Abstract
Sturge-Weber syndrome (SWS), also called encephalotrigeminal angiomatosis, is a congenital neurocutaneous disorder. It is characterized by facial and leptomeningeal angiomas as well as neurologic symptoms such as seizures and learning disabilities. We report a case of a 31-year-old male patient who presented with a history consistent with focal seizures. He was found to have a cutaneous angioma (port-wine stain) in the left temporoparietal region. CT brain revealed characteristic curvilinear calcification in the left tempoparietal cortex. The lack of tonic-clonic seizures and the pattern of his port-wine stain may have possibly delayed the diagnosis well into adulthood.
Keywords: learning disability, leptomeningeal angioma, mri, port-wine stain, seizures, sturge-weber syndrome
Introduction
Sturge-Weber syndrome (SWS) was first described in 1860 by German physician and ophthalmologist, Rudolf Schirmer [1]. Today, it is recognized as a rare neurocutaneous disorder (affecting both the nervous system and the skin), typically diagnosed in childhood. However, atypical manifestations may lead to delays in diagnosis. We discuss a case of SWS in an adult patient whose diagnosis had been previously overlooked, potentially due to the unique manifestations of the patient’s epilepsy and intellectual disability. Our objective is to highlight the diagnostic pitfalls associated with SWS and compare the strengths and weaknesses of different radiological modalities and the possible redundancies among them, to underscore the potential reasons why clinicians may overlook a Sturge-Weber diagnosis.
Case presentation
A 31-year-old male patient presented to the internal medicine clinic with a two-month history of episodic uprolling of eyes and loss of consciousness. His past medical history was significant for morbid obesity (BMI: 41 kg/m²), type 2 diabetes mellitus, dyslipidemia, hypertension, and a history of learning difficulties since childhood, which had prevented him from enrolling in formal education. He did not have any involuntary limb movement. Such episodes lasted for about one to two minutes, and he subsequently regained consciousness. There was post-ictal confusion for two to three minutes. On examination, there was a cutaneous angioma (port-wine stain) involving the left forehead and left side of the scalp in the temporoparietal region (Figure 1).

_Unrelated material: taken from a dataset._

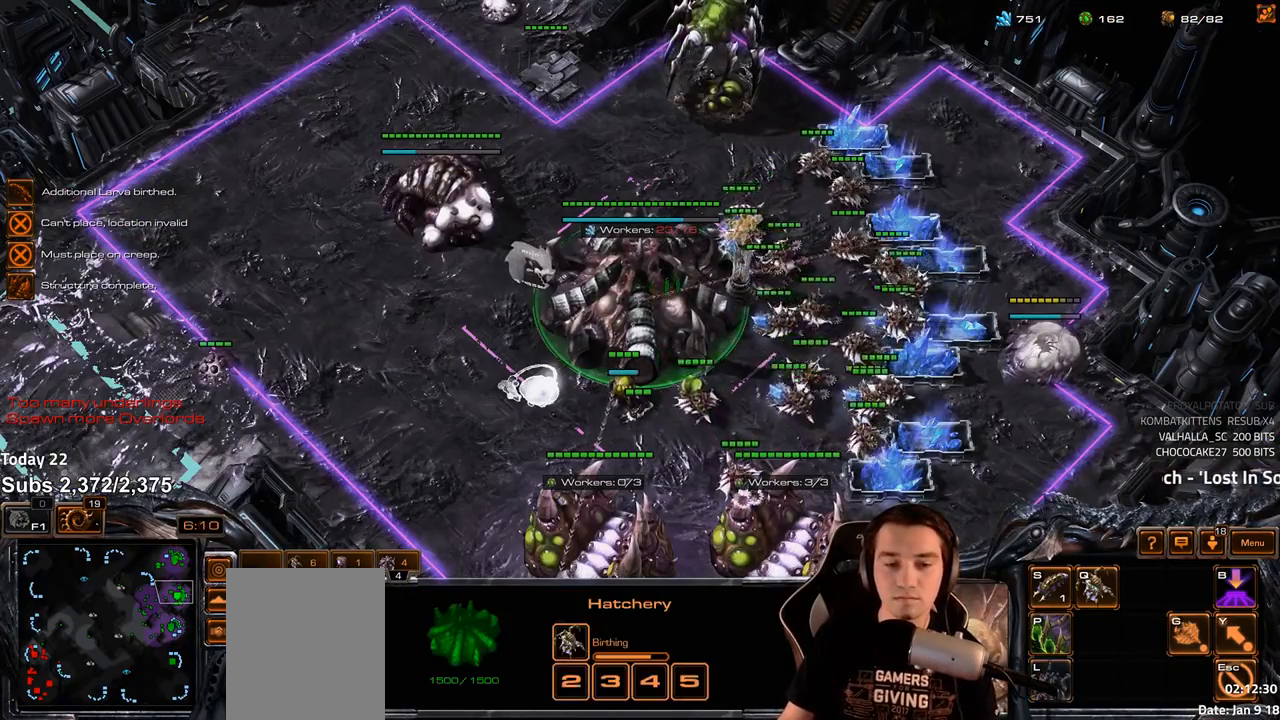
{"keys": ["escape"], "events": [[367, "escape", "down"], [433, "escape", "up"], [483, "escape", "down"]]}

Figure 1. Cutaneous angioma (port-wine stain) involving the left side of the forehead and scalp (masked by scalp hairs).
An awake electroencephalogram (EEG) was performed and was unremarkable. CT brain showed curvilinear cortical calcification along the left parietotemporal lobe with ill-defined hypodensity in the adjacent brain parenchyma (Figures 2a, 2b).
Figure 2. CT (brain Window) showing curvilinear leptomeningeal calcification is seen along left temporoparietal sulcal spaces as seen by the arrow.
CT: computed tomography
No edema or mass effect was observed. The left choroid plexus was prominent and showed calcification (Figure 3). The patient was treated with oral levetiracetam and lamotrigine. His anti-epileptic medication doses were gradually increased on subsequent clinic visits until he was seizure-free.
Figure 3. Left choroid plexus was prominent and showed calcification (marked by the arrow).
Discussion
SWS is a neurocutaneous disorder characterized by neurological, ocular, dermatological, and radiological manifestations due to capillary malformations. Between 80-90% of SWS cases are attributed to a somatic, mosaic mutation in the GNAQ gene located on chromosome 9q21.2. This gene is responsible for the guanine-nucleotide binding protein G, which is involved in growth regulation. The mutation results in the proliferation of endothelial cells, resulting in capillary overgrowth. While the association of capillary and leptomeningeal malformations is not completely understood, theories have implicated the embryological proximity of the neural crest cells and the progenitors of the vasculature of the eye, face, and brain [1]. In terms of neurological manifestations, SWS may present with seizures, venous stroke and stroke-like episodes, and migraines [2]. Of note, 75% of patients with SWS experience their first seizure in the first year of life, and 86% of them before the age of two [3].
Neurological symptoms only occasionally present in adulthood, which is why it is uncommon for SWS to present past childhood [4]. However, our patient did not exhibit any convulsions until the age of 31. Furthermore, Comi showed that the seizures that occur in SWS are usually complex focal or partial seizures (with secondary generalization) [5]. First-line anti-epileptic medications in SWS are oxcarbazepine, topiramate, and levetiracetam [5]. Due to medication availability and physician familiarity, levetiracetam was prescribed with lamotrigine as an add-on therapy. EEG is an effective tool for the detection of epilepsy as well as cortical affection. EEG is more likely to detect subclinical seizures in the form of rhythm and voltage asymmetry than epileptiform abnormalities [6]. As seen in this case, intellectual and language impairments are common in patients with SWS [2]. The fact that our patient had no prior tonic-clonic or generalized seizure, coupled with the intellectual disability, which may have hindered his ability to communicate potential convulsions, may have further delayed his diagnosis.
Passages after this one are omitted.